- [WORK TO COMPLETE]: Quote exactly the lines from the one with "pinky mcp: (373, 487)" to the end of the data, both included; omit the pictures.

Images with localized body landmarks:
○ ○ ○

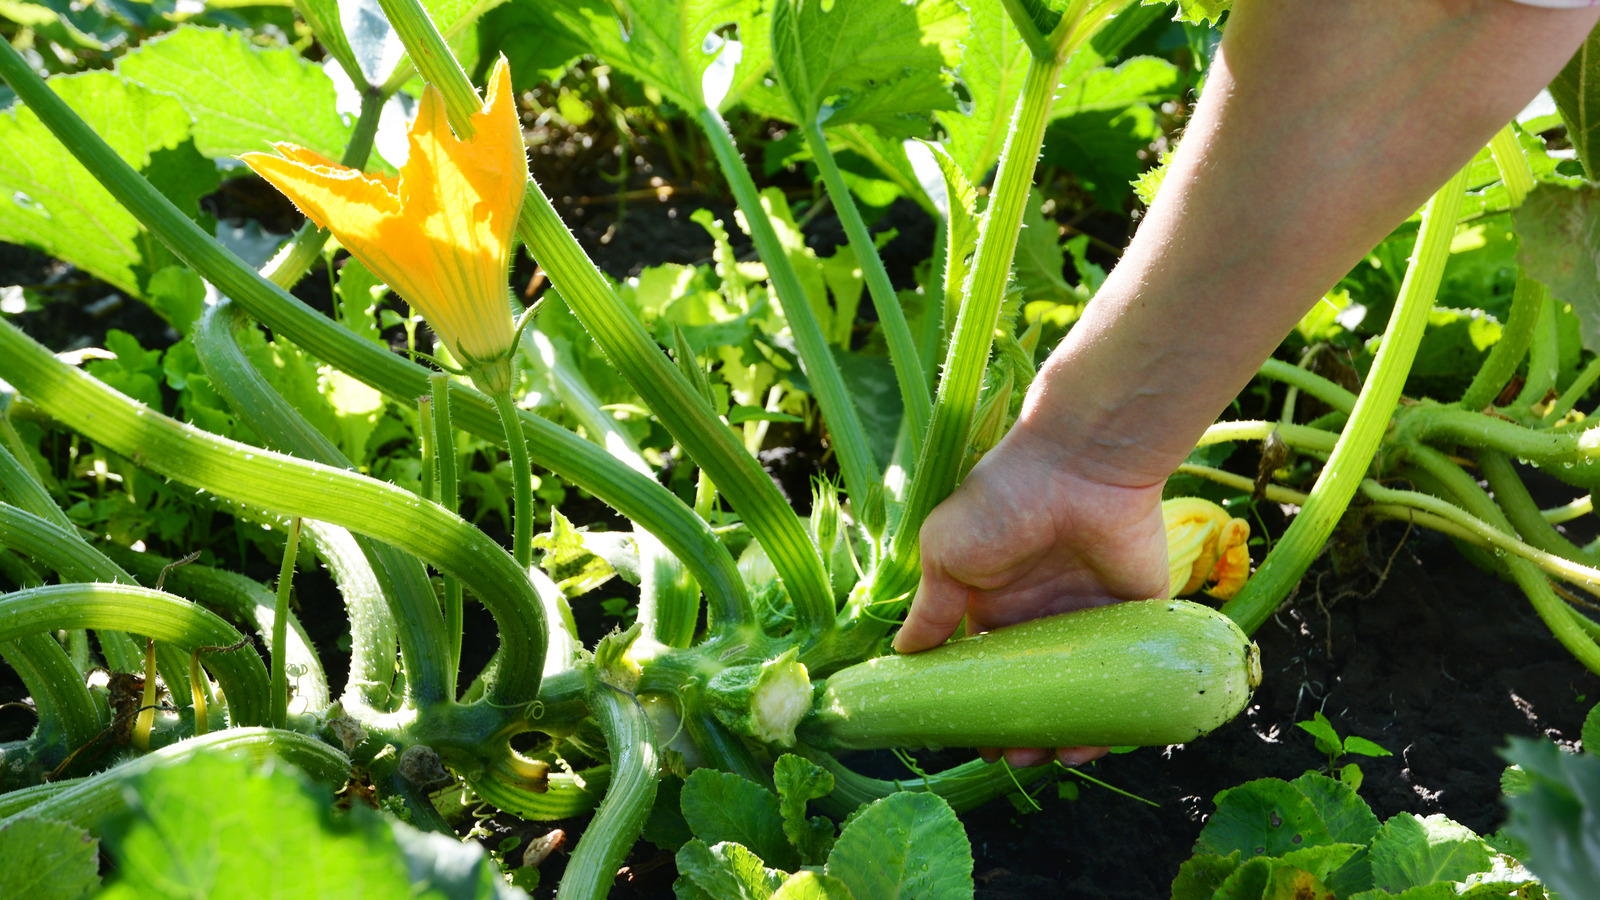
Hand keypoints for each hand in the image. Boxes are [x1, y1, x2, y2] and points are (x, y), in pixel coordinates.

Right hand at [893, 424, 1170, 767]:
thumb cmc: (1002, 502)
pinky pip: (1129, 675)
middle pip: (1035, 685)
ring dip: (1064, 729)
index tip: (967, 739)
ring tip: (1047, 760)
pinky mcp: (1138, 614)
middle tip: (1010, 759)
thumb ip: (931, 609)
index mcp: (997, 600)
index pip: (986, 666)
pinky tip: (1092, 743)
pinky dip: (1113, 713)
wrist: (1079, 464)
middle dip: (1021, 726)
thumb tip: (902, 656)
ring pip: (1081, 689)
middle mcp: (1044, 613)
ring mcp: (1092, 616)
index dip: (977, 703)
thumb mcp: (947, 552)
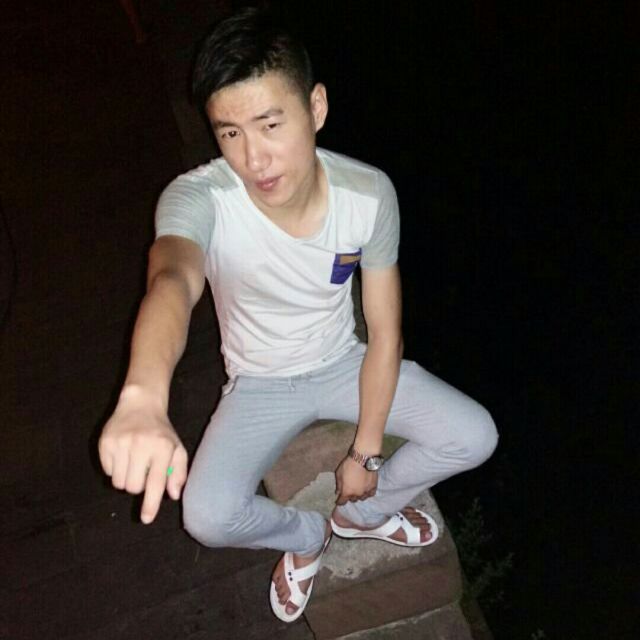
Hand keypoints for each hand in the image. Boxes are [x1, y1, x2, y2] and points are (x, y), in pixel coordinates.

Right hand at [98, 387, 187, 523]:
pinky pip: (107, 472)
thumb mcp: (176, 448)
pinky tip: (122, 455)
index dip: (150, 503)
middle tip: (143, 471)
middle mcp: (141, 445)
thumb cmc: (161, 431)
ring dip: (125, 479)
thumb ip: (178, 472)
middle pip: (133, 487)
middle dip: (138, 486)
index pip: (155, 481)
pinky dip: (114, 469)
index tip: (146, 519)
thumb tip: (173, 495)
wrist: (140, 405)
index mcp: (162, 448)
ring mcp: (121, 443)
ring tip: (133, 463)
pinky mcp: (105, 442)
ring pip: (118, 483)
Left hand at [335, 456, 377, 505]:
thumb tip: (337, 493)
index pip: (342, 502)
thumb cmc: (349, 465)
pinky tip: (366, 489)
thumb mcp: (338, 473)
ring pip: (361, 498)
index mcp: (347, 492)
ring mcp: (366, 492)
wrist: (363, 459)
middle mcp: (356, 495)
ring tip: (358, 490)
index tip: (338, 500)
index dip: (339, 501)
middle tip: (349, 491)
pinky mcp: (373, 487)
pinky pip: (370, 494)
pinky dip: (367, 493)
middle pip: (352, 500)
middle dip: (349, 496)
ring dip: (358, 495)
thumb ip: (338, 485)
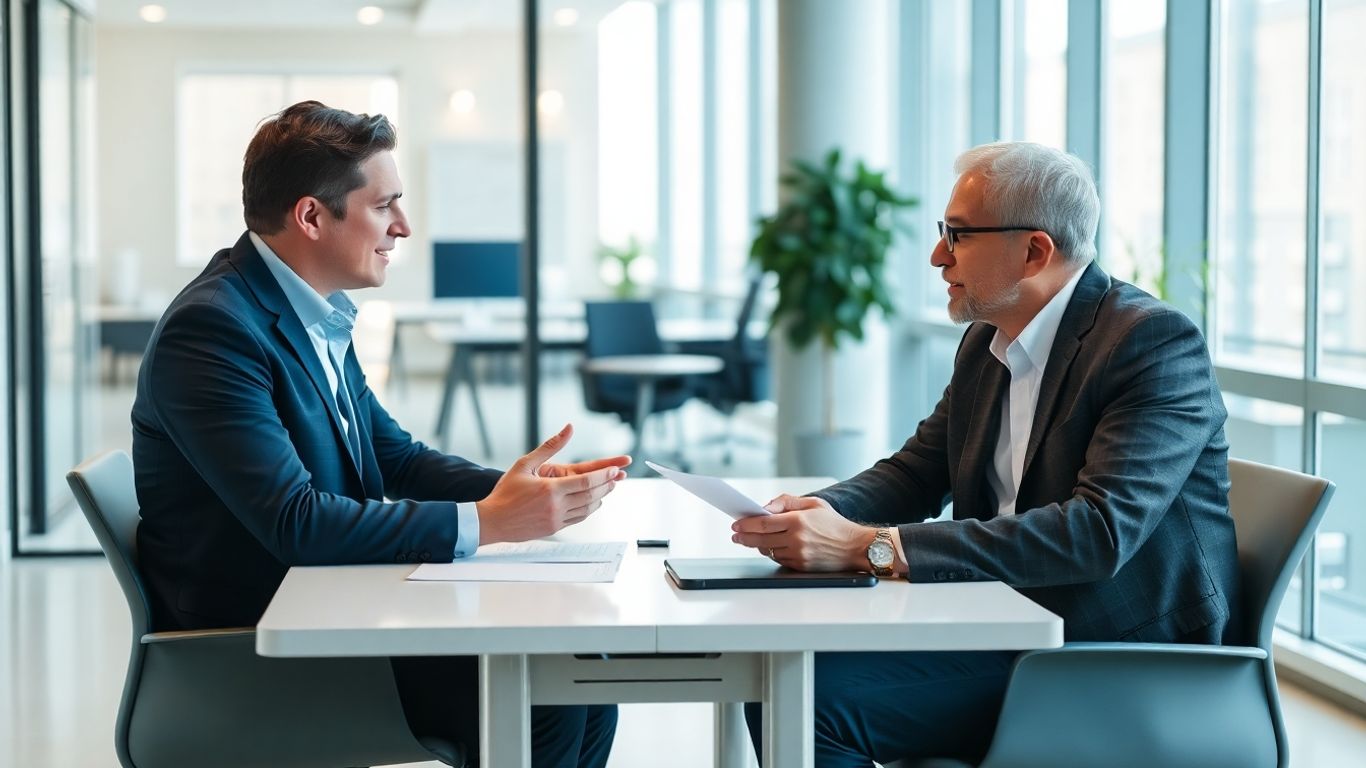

○ ○ ○

- [ANSWER TO THIS TASK]:
pinky mcp: (373, 487)
pinky pip: (370, 494)
pinky dip: (367, 493)
middle pip: (352, 500)
middle dip: (349, 496)
ring dip: (358, 495)
thumb ip: (338, 485)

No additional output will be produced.